▶ **À FAIRE**:
a: D'après le texte sur Magda Szabó, répondez aux questions suivantes :
(i) Pendant combien de temps Magda Szabó a-t-elle employé Emerence ?
(ii) Où le livre a-t-il été remarqué pendant les vacances ?
(iii) À partir de quand Magda Szabó est-elle mondialement reconnue ?
b: Traduisez en anglais cette phrase du texte sur Magda Szabó : « Tout les oppose et la domestique n’a de cesse de le rappeler à l’écrivaine. »
c: Transcrivez fidèlement le passage du texte sur Magda Szabó qui s'ouvre sur les mots « Figure majeure de » et se clôt sur « violente des manières. ».

▶ **TEXTE**:
Magda Szabó
En vacances, au bord de la piscine, je ne peux m’empêcher de regarder ce que lisent les gens. La belle couverture de ce livre m’a attirée, la lectrice me l’a gentiment offert ouvrant la porte à une découverte.
« On sait parfois par intuition quelle fleur pourrait être quelqu’un, s’il était né fleur »
Magda Szabó est une auteure hongroise. Pendant vingt ans, elle a employé Emerence, une femme plus âgée, plus acariâtre, plus pugnace, plus forte et, d’une certaine manière plus sage et plus intelligente que la narratrice. Tout les oppose et la domestique n’a de cesse de le rappeler à l’écrivaine. Mais il s’instaure entre les deux femmes un amour profond, un respect et une sorte de déférence mutuelle. Sur le mode de l’amour vache, quand même, de ces amours qui nous font dire les pires méchancetés parce que seuls ceux qui comptent le plus pour nous peuvent les supporter. De la rencontre à la mort d’Émerence, tout y passe : les secrets que la vieille femme accepte de livrer au compte-gouttes, son passé trouble, sa place dans la communauté, sa haine du clergé, de la politique et des intellectuels, son amour pour les animaux... Des clivages naît la réflexion et c’est pas à pas que Magda va apprendre ce qui se cache sous cette carapace…
« … l’affection ne peut s’exprimer de manière apprise, canalisée, articulée, et je n’ai pas le droit d’en déterminer la forme à la place de quelqu’un d’autre ».
Figure majeure de la littérature hongroise, mondialement reconnue à partir du début des années 2000, Magda Szabó nous livre ici un récit intime et poignant : celui de son amitié avec sa domestique, de son attirance pour celle qui lui est - à tous points de vue - diamétralement opposée. Femme de lettres, elle est mise face à ses manquements, ses hypocrisies, la futilité de sa vie de la plus violente des manières.

▶ **LES DONNÉES**:
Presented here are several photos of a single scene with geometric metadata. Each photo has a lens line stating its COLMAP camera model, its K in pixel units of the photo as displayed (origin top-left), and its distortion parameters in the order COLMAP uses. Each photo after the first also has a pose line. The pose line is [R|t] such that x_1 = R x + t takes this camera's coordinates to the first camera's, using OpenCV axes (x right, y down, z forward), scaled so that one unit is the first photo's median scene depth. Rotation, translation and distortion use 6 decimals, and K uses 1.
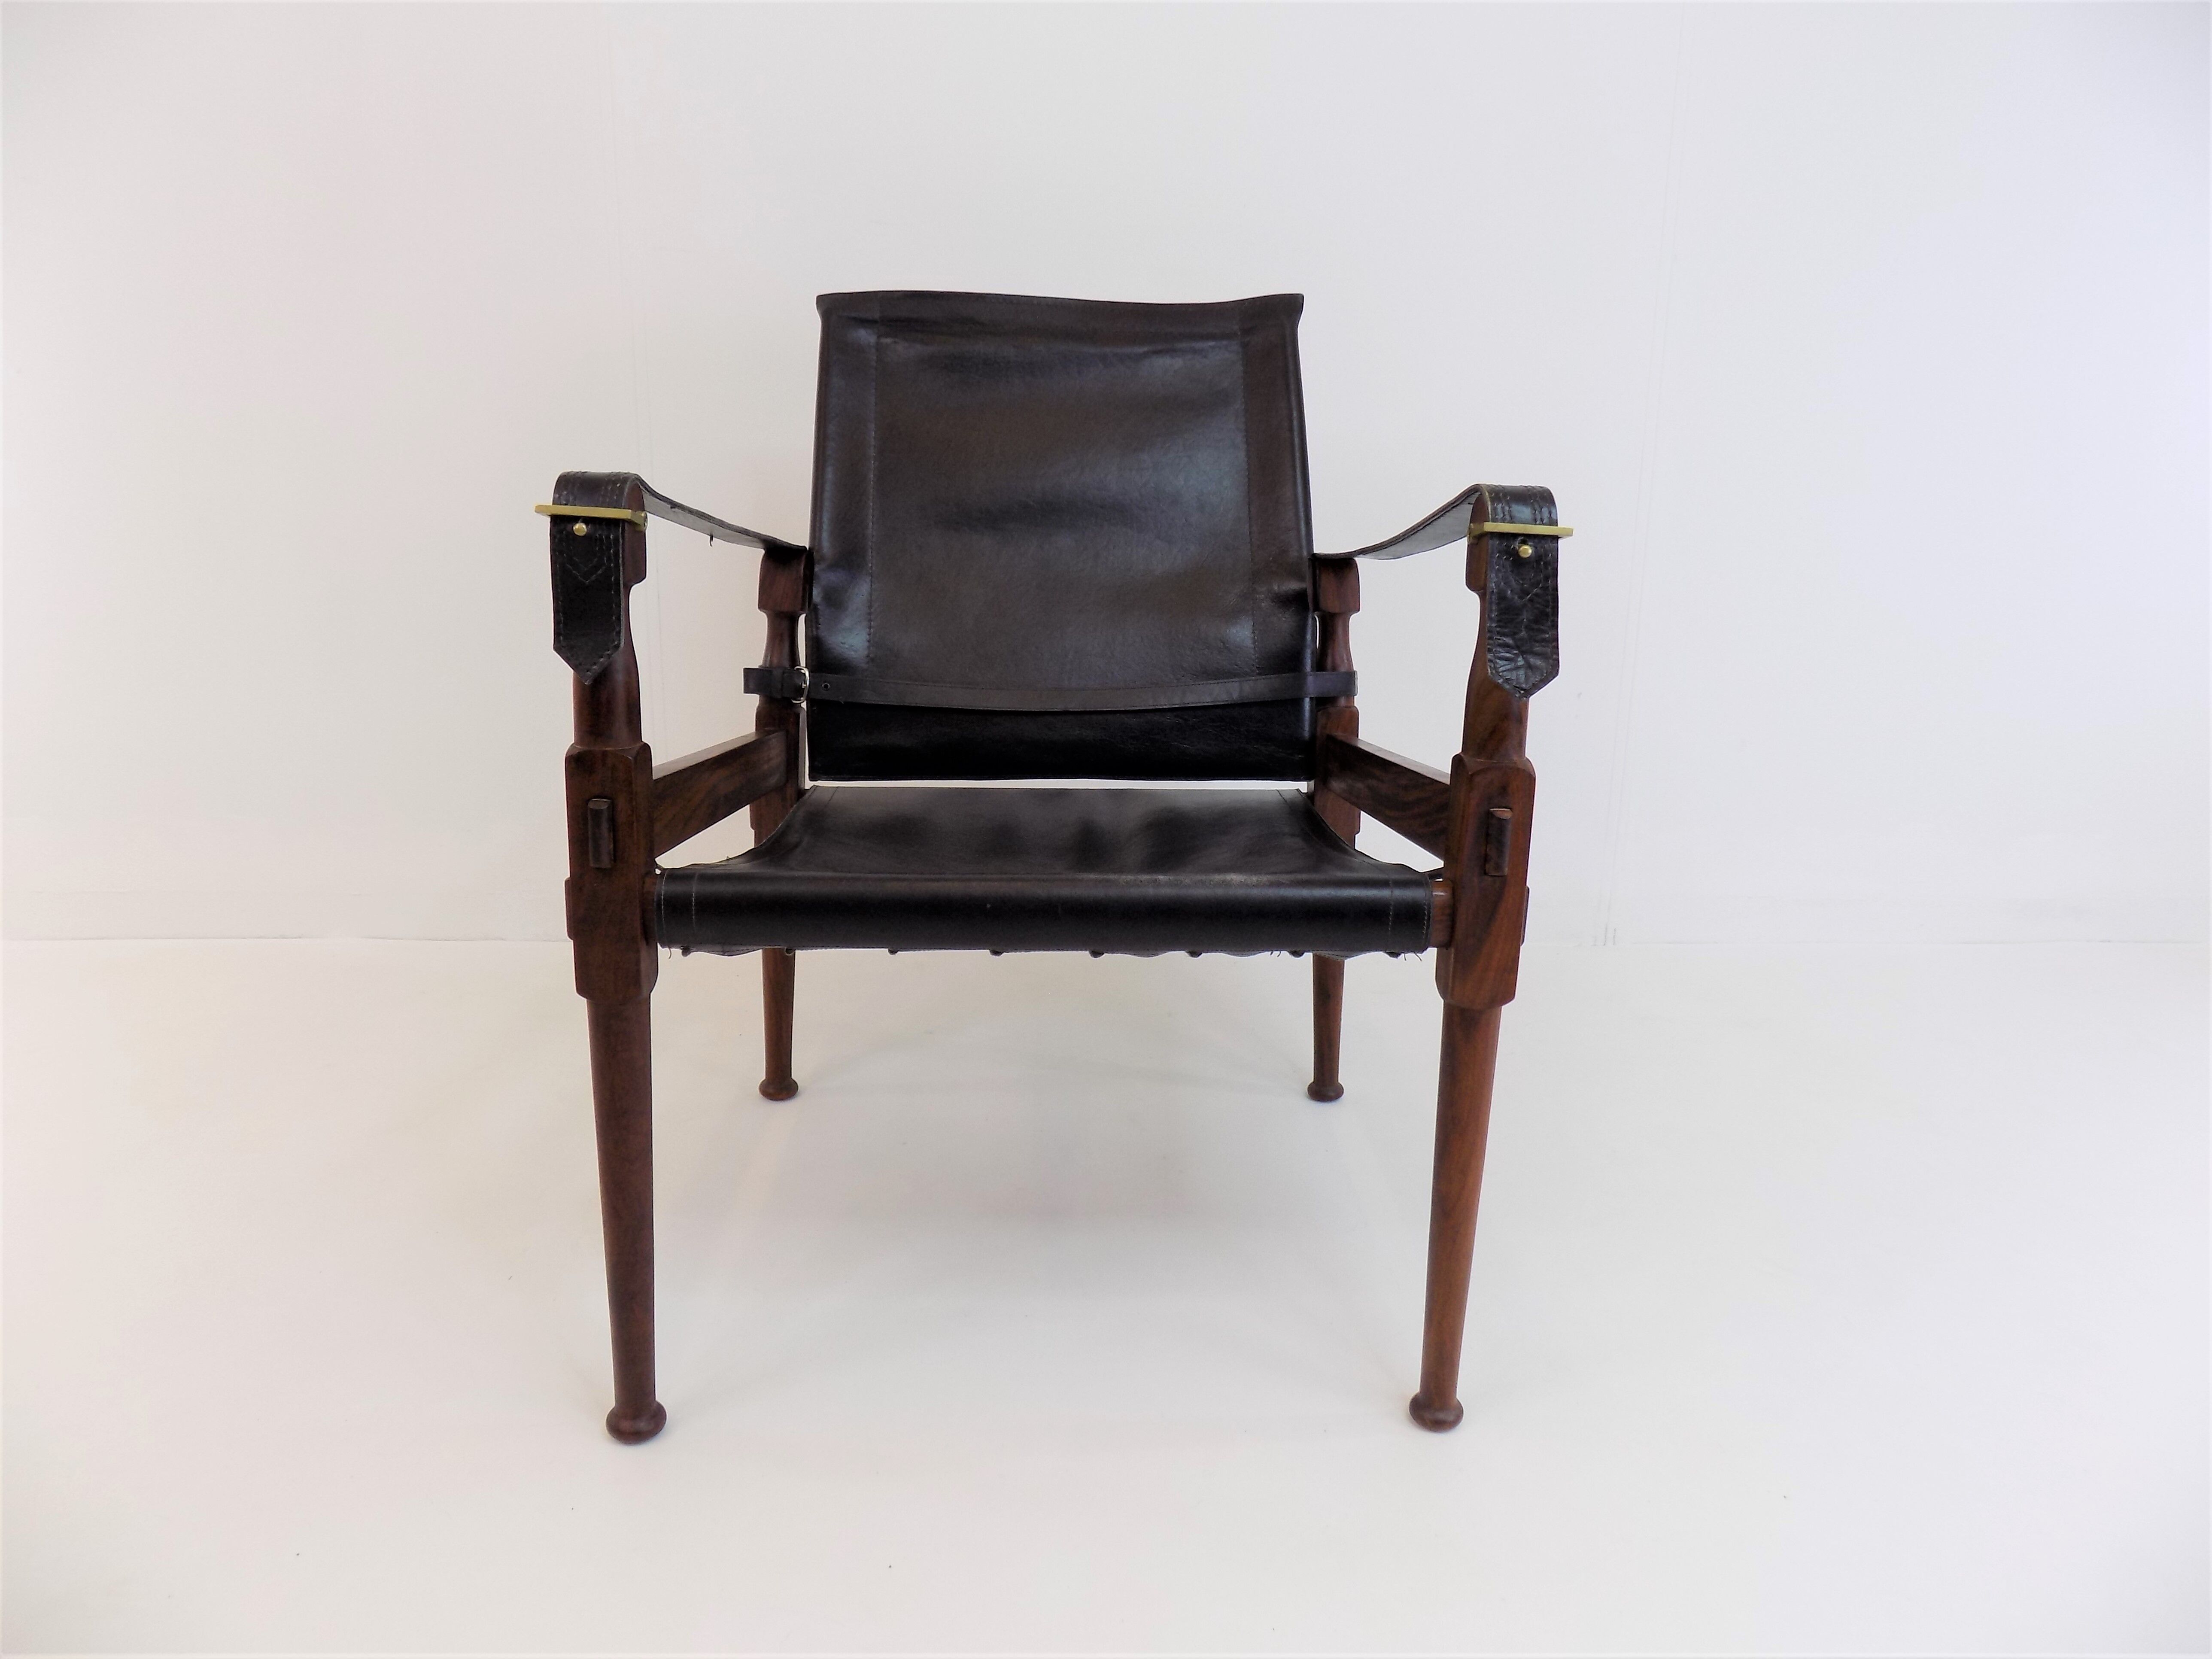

▶ **SOLUTIONS**:
a:
(i) Pendant vingt ans.
(ii) Au bord de la piscine.
(iii) À partir du début des années 2000.

b: Everything sets them apart, and the housekeeper never stops reminding the writer of it.

c:
Figure majeure de la littérature hongroise, mondialement reconnue à partir du début des années 2000, Magda Szabó nous livre ici un récit intime et poignant : celui de son amitié avec sa domestique, de son attirance pour celle qui lui est - à tous points de vue - diamétralement opposée. Femme de lettres, elle est mise face à ses manquements, ses hypocrisies, la futilité de sa vie de la plus violente des manières.